#### Directions for this task
Express every line in the items below as a JSON list of strings, one string per line, leaving out blank lines.

____

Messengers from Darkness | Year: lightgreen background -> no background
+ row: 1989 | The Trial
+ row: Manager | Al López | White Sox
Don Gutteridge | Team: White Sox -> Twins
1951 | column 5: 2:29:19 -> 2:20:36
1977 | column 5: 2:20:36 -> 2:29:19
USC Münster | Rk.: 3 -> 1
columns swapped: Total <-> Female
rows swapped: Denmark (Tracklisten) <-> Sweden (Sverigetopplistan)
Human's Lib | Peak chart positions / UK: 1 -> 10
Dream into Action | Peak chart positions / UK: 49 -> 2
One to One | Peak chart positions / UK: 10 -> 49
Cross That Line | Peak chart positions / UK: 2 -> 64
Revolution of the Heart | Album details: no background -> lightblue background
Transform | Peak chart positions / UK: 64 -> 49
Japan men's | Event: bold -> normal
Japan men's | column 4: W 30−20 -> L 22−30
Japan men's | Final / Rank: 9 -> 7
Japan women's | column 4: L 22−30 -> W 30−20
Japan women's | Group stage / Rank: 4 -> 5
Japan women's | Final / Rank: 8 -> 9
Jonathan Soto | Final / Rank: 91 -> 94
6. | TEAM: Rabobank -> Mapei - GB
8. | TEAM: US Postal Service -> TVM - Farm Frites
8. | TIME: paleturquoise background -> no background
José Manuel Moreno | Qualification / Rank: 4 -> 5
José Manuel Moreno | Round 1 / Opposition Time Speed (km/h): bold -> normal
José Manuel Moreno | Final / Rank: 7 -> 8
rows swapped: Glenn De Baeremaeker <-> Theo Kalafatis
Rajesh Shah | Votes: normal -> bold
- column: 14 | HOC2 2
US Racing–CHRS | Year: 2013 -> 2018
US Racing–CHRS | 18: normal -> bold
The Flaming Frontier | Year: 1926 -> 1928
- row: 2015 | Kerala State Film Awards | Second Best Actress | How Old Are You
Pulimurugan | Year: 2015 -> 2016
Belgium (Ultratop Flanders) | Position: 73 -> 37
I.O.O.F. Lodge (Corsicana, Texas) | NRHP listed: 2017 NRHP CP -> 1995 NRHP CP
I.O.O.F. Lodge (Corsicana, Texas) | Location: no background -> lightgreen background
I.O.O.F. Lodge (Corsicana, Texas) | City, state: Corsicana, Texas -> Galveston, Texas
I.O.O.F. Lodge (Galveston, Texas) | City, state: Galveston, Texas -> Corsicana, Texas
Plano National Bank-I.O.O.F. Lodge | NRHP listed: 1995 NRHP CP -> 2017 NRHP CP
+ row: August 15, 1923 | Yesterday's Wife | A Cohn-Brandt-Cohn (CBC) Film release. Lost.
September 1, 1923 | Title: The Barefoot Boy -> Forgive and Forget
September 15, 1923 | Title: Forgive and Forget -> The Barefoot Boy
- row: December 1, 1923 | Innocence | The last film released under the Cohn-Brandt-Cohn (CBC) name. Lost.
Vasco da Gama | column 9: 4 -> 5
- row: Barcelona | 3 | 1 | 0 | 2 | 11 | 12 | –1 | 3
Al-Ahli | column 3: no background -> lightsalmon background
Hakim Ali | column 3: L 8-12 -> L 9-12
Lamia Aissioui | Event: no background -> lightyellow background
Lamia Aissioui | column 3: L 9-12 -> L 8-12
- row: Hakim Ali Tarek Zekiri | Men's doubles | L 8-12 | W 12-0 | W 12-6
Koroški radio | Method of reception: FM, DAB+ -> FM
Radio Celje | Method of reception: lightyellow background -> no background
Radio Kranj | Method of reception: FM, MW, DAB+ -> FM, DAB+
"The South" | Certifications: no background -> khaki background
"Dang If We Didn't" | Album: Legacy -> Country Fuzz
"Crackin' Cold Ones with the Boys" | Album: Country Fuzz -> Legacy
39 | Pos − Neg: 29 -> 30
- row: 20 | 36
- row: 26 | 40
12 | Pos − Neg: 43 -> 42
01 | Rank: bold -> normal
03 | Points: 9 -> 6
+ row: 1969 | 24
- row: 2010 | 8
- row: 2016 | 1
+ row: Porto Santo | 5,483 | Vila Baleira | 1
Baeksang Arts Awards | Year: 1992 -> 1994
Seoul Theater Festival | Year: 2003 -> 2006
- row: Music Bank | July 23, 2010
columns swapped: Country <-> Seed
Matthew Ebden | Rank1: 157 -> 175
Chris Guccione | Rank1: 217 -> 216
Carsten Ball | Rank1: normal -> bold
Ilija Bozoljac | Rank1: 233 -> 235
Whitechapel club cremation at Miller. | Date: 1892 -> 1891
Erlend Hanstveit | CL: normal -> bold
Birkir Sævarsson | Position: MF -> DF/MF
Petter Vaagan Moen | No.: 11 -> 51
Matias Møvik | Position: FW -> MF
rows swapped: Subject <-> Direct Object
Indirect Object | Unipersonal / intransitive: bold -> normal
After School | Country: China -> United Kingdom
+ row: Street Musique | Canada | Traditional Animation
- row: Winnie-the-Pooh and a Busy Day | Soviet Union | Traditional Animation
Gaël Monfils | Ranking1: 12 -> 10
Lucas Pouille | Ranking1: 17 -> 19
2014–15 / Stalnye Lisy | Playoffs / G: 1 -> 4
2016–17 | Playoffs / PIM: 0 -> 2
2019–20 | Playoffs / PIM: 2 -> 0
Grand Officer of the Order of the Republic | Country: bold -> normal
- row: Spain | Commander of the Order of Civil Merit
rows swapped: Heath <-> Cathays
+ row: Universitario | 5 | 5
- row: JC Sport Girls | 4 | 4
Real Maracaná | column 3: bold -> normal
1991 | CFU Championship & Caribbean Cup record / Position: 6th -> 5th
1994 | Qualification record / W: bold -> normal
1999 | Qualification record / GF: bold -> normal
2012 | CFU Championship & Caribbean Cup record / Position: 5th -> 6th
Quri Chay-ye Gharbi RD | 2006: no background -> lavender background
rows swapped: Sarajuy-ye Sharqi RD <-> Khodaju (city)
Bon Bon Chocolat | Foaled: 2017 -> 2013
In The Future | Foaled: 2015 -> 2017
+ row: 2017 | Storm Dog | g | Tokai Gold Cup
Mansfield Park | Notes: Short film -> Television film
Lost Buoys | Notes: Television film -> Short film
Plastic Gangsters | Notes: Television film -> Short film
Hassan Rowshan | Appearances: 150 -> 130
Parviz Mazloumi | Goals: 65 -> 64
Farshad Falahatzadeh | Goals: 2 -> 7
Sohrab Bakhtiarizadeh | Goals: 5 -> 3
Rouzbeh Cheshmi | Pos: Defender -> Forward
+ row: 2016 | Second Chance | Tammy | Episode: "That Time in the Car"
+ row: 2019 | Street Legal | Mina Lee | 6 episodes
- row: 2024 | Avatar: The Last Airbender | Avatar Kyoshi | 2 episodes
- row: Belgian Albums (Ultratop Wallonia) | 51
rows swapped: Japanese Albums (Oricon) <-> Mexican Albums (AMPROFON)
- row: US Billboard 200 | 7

____

#### Exercise solution
[
  "Messengers from Darkness | Year: lightgreen background -> no background",
  "+ row: 1989 | The Trial",
  "+ row: Manager | Al López | White Sox",
  "Don Gutteridge | Team: White Sox -> Twins",
  "1951 | column 5: 2:29:19 -> 2:20:36",
  "1977 | column 5: 2:20:36 -> 2:29:19",
  "USC Münster | Rk.: 3 -> 1",
  "columns swapped: Total <-> Female",
  "rows swapped: Denmark (Tracklisten) <-> Sweden (Sverigetopplistan)",
  "Human's Lib | Peak chart positions / UK: 1 -> 10",
  "Dream into Action | Peak chart positions / UK: 49 -> 2",
  "One to One | Peak chart positions / UK: 10 -> 49",
  "Cross That Line | Peak chart positions / UK: 2 -> 64",
  "Revolution of the Heart | Album details: no background -> lightblue background",
  "Transform | Peak chart positions / UK: 64 -> 49",
  "Japan men's | Event: bold -> normal",
  "Japan men's | column 4: W 30−20 -> L 22−30",
  "Japan men's | Final / Rank: 9 -> 7",
  "Japan women's | column 4: L 22−30 -> W 30−20",
  "Japan women's | Group stage / Rank: 4 -> 5",
  "Japan women's | Final / Rank: 8 -> 9",
  "Jonathan Soto | Final / Rank: 91 -> 94",
  "6. | TEAM: Rabobank -> Mapei - GB",
  "8. | TEAM: US Postal Service -> TVM - Farm Frites",
  "8. | TIME: paleturquoise background -> no background",
  "José Manuel Moreno | Qualification / Rank: 4 -> 5",
  "José Manuel Moreno | Round 1 / Opposition Time Speed (km/h): bold -> normal",
  "José Manuel Moreno | Final / Rank: 7 -> 8",
  "rows swapped: Glenn De Baeremaeker <-> Theo Kalafatis",
  "Rajesh Shah | Votes: normal -> bold",
  "- column: 14 | HOC2 2",
  "US Racing–CHRS | Year: 2013 -> 2018",
  "US Racing–CHRS | 18: normal -> bold",
  "The Flaming Frontier | Year: 1926 -> 1928",
  "- row: 2015 | Kerala State Film Awards | Second Best Actress | How Old Are You",
  "Pulimurugan | Year: 2015 -> 2016",
  "Belgium (Ultratop Flanders) | Position: 73 -> 37",
  "I.O.O.F. Lodge (Corsicana, Texas) | NRHP listed: 2017 NRHP CP -> 1995 NRHP CP",
  "I.O.O.F. Lodge (Corsicana, Texas) | Location: no background -> lightgreen background",
  "I.O.O.F. Lodge (Corsicana, Texas) | City, state: Corsicana, Texas -> Galveston, Texas",
  "I.O.O.F. Lodge (Galveston, Texas) | City, state: Galveston, Texas -> Corsicana, Texas",
  "Plano National Bank-I.O.O.F. Lodge | NRHP listed: 1995 NRHP CP -> 2017 NRHP CP",
  "+ row: August 15, 1923 | Yesterday's Wife | A Cohn-Brandt-Cohn (CBC) Film release. Lost.",
  "September 1, 1923 | Title: The Barefoot Boy -> Forgive and Forget",
  "September 15, 1923 | Title: Forgive and Forget -> The Barefoot Boy",
  "- row: December 1, 1923 | Innocence | The last film released under the Cohn-Brandt-Cohn (CBC) name. Lost.",
  "Vasco da Gama | column 9: 4 -> 5",
  "- row: Barcelona | 3 | 1 | 0 | 2 | 11 | 12 | –1 | 3",
  "Al-Ahli | column 3: no background -> lightsalmon background",
  "Hakim Ali | column 3: L 8-12 -> L 9-12",
  "Lamia Aissioui | Event: no background -> lightyellow background",
  "Lamia Aissioui | column 3: L 9-12 -> L 8-12",
  "- row: Hakim Ali Tarek Zekiri | Men's doubles | L 8-12 | W 12-0 | W 12-6",
  "Koroški radio | Method of reception: FM, DAB+ -> FM",
  "Radio Celje | Method of reception: lightyellow background -> no background",
  "Radio Kranj | Method of reception: FM, MW, DAB+ -> FM, DAB+",
  "\"The South\" | Certifications: no background -> khaki background",
  "\"Dang If We Didn't\" | Album: Legacy -> Country Fuzz",
  "\"Crackin' Cold Ones with the Boys\" | Album: Country Fuzz -> Legacy",
  "39 | Pos − Neg: 29 -> 30",
  "- row: 20 | 36",
  "- row: 26 | 40",
  "12 | Pos − Neg: 43 -> 42",
  "01 | Rank: bold -> normal",
  "03 | Points: 9 -> 6",
  "+ row: 1969 | 24",
  "- row: 2010 | 8",
  "- row: 2016 | 1",
  "+ row: Porto Santo | 5,483 | Vila Baleira | 1",
  "Baeksang Arts Awards | Year: 1992 -> 1994",
  "Seoul Theater Festival | Year: 2003 -> 2006",
  "- row: Music Bank | July 23, 2010",
  "columns swapped: Country <-> Seed",
  "Matthew Ebden | Rank1: 157 -> 175",
  "Chris Guccione | Rank1: 217 -> 216",
  "Carsten Ball | Rank1: normal -> bold",
  "Ilija Bozoljac | Rank1: 233 -> 235",
  "Whitechapel club cremation at Miller. | Date: 1892 -> 1891",
  "Erlend Hanstveit | CL: normal -> bold",
  "Birkir Sævarsson | Position: MF -> DF/MF",
  "Petter Vaagan Moen | No.: 11 -> 51",
  "Matias Møvik | Position: FW -> MF",
  "rows swapped: Subject <-> Direct Object",
  "Indirect Object | Unipersonal / intransitive: bold -> normal",
  "After School | Country: China -> United Kingdom",
  "+ row: Street Musique | Canada | Traditional Animation",
  "- row: Winnie-the-Pooh and a Busy Day | Soviet Union | Traditional Animation",
  "Gaël Monfils | Ranking1: 12 -> 10",
  "Lucas Pouille | Ranking1: 17 -> 19",
  "2014–15 / Stalnye Lisy | Playoffs / G: 1 -> 4",
  "2016–17 | Playoffs / PIM: 0 -> 2",
  "2019–20 | Playoffs / PIM: 2 -> 0",
  "Grand Officer of the Order of the Republic | Country: bold -> normal",
  "- row: Spain | Commander of the Order of Civil Merit",
  "rows swapped: Heath <-> Cathays",
  "+ row: Universitario | 5 | 5",
  "- row: JC Sport Girls | 4 | 4",
  "Real Maracaná | column 3: bold -> normal",
  "1991 | CFU Championship & Caribbean Cup record / Position: 6th -> 5th",
  "1994 | Qualification record / W: bold -> normal",
  "1999 | Qualification record / GF: bold -> normal",
  "2012 | CFU Championship & Caribbean Cup record / Position: 5th -> 6th",
  "Quri Chay-ye Gharbi RD | 2006: no background -> lavender background",
  "rows swapped: Sarajuy-ye Sharqi RD <-> Khodaju (city)",
  "Bon Bon Chocolat | Foaled: 2017 -> 2013",
  "In The Future | Foaled: 2015 -> 2017",
  "+ row: 2017 | Storm Dog | g | Tokai Gold Cup",
  "Mansfield Park | Notes: Short film -> Television film",
  "Lost Buoys | Notes: Television film -> Short film",
  "Plastic Gangsters | Notes: Television film -> Short film",
  "Hassan Rowshan | Appearances: 150 -> 130",
  "Parviz Mazloumi | Goals: 65 -> 64",
  "Farshad Falahatzadeh | Goals: 2 -> 7",
  "Sohrab Bakhtiarizadeh | Goals: 5 -> 3",
  "Rouzbeh Cheshmi | Pos: Defender -> Forward",
  "+ row: 2016 | Second Chance | Tammy | Episode: \"That Time in the Car\"",
  "+ row: 2019 | Street Legal | Mina Lee | 6 episodes",
  "- row: 2024 | Avatar: The Last Airbender | Avatar Kyoshi | 2 episodes",
  "- row: Belgian Albums (Ultratop Wallonia) | 51",
  "rows swapped: Japanese Albums (Oricon) <-> Mexican Albums (AMPROFON)",
  "- row: US Billboard 200 | 7"
]